Recently you mentioned that you had visited E-Bay and were looking at Wyndham property. If you decide to add to your timeshare portfolio by buying Wyndham points take your time and explore the pros and cons at TUG's Wyndham section within the Points System Discussion Forurm.

If you want to investigate the best approach to take for acquisition of Wyndham points on E-Bay or elsewhere be sure to review information offered at the Buying, Sellling, and Renting Forum and the Sub-Forums where sellers and closing companies are discussed.

Many of us have found that it makes sense to buy Wyndham Points on the cheap and do Internal Exchanges with Wyndham and/or use the flexibility of the points to acquire great properties through RCI for as little as 28K Wyndham points.


----------



## janej (Apr 23, 2010)

Oops, sorry I messed up.   I have been trying to arrange a vacation to the VV for a while and just recently confirmed Wyndham Bentley Brooks nearby.  I totally forgot VV is not a Wyndham property.  Which point system are you referring to, Sue?  I am pretty sure it is not a RCI point resort.


----------



## STEVIE (Apr 23, 2010)

thanks to all of you for your answers.
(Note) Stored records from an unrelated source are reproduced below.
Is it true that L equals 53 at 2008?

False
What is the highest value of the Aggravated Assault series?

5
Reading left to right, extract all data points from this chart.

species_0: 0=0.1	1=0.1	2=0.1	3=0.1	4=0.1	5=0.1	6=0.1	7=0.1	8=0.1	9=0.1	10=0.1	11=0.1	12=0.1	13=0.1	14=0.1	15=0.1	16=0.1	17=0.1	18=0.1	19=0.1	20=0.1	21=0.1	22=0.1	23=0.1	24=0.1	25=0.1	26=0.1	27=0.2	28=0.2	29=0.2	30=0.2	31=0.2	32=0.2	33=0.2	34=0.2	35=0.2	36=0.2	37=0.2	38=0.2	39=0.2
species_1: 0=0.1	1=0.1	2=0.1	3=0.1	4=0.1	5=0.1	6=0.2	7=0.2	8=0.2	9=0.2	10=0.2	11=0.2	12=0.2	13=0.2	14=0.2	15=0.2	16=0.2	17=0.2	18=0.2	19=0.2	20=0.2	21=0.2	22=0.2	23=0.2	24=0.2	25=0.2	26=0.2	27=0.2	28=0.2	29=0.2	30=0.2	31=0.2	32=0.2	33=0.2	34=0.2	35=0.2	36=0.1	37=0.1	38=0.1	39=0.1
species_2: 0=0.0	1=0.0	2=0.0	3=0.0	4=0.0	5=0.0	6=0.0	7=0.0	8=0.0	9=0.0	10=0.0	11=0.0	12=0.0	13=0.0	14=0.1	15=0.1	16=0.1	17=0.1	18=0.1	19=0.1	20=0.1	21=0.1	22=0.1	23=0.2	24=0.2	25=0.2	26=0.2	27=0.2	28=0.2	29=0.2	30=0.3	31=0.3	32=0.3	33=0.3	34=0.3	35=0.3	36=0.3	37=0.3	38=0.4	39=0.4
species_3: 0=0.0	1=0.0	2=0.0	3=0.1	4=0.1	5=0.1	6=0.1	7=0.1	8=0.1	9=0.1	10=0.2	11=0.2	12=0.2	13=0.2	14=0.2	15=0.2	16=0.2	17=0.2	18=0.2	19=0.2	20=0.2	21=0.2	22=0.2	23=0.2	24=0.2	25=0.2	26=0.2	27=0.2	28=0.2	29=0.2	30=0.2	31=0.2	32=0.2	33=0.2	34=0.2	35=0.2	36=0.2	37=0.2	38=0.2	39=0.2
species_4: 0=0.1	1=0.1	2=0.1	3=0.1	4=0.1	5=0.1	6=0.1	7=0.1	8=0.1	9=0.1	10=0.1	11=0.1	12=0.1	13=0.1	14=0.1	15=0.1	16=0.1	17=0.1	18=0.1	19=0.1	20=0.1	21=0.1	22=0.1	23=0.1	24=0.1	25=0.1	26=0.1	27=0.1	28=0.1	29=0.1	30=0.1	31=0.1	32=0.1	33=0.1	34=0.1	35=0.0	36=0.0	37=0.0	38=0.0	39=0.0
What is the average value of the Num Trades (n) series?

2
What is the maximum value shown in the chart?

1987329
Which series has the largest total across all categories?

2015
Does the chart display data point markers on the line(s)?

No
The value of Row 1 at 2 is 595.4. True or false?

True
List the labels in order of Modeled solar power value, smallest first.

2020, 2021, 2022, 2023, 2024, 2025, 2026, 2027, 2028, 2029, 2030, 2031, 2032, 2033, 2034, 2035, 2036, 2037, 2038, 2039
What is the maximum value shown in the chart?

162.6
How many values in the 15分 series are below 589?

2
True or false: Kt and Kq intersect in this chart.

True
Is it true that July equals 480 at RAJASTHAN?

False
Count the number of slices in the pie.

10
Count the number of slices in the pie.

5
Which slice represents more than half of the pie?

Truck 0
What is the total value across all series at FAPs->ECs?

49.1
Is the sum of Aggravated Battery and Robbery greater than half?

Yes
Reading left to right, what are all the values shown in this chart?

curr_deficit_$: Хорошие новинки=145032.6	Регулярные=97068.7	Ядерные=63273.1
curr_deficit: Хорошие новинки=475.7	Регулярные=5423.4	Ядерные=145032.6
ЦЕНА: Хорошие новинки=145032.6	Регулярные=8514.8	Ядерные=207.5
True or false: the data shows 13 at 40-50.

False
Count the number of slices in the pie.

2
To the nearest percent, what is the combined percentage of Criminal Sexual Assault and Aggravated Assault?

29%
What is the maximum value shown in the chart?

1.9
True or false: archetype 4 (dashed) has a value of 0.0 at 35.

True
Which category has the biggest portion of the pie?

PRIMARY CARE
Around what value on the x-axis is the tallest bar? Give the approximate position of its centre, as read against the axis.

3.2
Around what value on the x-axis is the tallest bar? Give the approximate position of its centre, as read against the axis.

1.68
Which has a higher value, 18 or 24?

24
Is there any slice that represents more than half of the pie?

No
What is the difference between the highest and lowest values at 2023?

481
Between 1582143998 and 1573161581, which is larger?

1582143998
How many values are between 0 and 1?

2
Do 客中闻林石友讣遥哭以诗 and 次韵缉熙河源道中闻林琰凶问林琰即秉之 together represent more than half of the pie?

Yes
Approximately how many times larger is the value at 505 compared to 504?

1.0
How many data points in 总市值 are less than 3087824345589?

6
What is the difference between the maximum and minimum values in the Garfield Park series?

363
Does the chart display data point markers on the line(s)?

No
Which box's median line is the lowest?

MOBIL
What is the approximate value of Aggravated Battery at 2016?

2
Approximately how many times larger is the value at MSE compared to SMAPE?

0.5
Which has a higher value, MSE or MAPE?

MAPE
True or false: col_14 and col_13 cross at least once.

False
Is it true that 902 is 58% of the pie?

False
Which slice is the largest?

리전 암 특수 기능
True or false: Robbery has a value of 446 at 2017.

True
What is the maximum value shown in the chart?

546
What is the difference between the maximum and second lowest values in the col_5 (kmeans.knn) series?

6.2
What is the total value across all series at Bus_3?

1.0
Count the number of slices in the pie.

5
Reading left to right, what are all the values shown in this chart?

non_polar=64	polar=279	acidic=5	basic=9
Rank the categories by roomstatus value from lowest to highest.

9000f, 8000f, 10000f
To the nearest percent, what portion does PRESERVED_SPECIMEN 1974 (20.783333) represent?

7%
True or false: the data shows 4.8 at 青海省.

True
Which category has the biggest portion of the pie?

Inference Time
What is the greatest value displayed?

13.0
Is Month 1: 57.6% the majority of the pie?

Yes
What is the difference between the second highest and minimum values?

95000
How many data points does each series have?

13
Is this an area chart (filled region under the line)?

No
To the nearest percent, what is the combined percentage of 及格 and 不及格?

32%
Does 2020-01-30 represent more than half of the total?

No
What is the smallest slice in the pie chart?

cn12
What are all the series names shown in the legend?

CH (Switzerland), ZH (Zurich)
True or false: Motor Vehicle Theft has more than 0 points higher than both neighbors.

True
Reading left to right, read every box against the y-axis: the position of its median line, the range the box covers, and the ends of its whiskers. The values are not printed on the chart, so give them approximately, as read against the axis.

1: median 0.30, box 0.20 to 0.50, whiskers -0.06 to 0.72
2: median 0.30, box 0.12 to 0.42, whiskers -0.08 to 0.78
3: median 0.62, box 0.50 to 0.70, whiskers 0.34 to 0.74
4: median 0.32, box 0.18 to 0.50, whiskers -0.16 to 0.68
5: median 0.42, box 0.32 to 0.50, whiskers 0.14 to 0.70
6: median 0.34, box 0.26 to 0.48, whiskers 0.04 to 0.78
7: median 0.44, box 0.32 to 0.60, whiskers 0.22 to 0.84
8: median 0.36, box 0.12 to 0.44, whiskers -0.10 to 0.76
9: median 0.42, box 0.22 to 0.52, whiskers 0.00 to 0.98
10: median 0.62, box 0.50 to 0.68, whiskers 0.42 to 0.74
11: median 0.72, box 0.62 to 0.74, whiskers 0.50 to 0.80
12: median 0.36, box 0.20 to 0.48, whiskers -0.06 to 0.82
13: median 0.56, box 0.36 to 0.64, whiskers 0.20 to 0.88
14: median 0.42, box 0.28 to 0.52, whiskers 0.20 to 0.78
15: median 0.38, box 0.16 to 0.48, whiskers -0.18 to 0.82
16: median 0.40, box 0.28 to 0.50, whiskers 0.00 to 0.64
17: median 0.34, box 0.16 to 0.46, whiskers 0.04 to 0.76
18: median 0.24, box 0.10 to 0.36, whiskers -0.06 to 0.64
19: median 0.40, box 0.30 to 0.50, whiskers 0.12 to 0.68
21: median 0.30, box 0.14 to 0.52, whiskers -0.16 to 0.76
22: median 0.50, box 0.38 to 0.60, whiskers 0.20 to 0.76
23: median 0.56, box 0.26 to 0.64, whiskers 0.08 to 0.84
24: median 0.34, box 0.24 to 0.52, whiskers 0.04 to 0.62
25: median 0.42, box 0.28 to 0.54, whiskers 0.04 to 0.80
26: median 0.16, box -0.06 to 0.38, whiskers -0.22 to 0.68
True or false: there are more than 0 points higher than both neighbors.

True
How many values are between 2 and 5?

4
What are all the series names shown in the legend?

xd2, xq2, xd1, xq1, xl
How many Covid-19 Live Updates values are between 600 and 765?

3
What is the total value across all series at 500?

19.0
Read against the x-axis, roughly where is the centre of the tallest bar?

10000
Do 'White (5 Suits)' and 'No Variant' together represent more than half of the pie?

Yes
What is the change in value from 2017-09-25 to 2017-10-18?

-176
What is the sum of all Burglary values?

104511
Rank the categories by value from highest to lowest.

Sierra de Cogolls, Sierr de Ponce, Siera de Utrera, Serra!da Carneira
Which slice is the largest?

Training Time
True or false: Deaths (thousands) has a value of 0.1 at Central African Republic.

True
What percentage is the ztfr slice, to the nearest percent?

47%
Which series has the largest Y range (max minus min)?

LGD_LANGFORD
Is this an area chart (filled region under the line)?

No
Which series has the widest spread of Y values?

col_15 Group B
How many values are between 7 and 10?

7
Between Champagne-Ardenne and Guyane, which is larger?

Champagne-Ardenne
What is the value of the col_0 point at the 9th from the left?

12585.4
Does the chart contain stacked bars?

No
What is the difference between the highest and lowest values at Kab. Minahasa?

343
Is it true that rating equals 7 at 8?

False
I didn't think Vacaton Village had converted, but since I have been out of the loop, I wondered if anyone else had heard. I often read points owners  are really happy with their trades and was interested in knowing more about the points system. Sue


----------



## chriskre (Apr 23, 2010)

Sue,
I don't own at your resort but do own at Vacation Village Parkway.

I love my RCI points and if you want to pick up a small package, Vacation Village in Parkway has triennial points packages with pretty low MF's with 25,000 points a year.  I use them for the RCI last minute deals.  I get alot of mileage out of them.  It would probably be cheaper to buy a new deed than to convert them if it is even an option.  I bought mine on ebay and they usually run at least one triennial auction a week there.


----------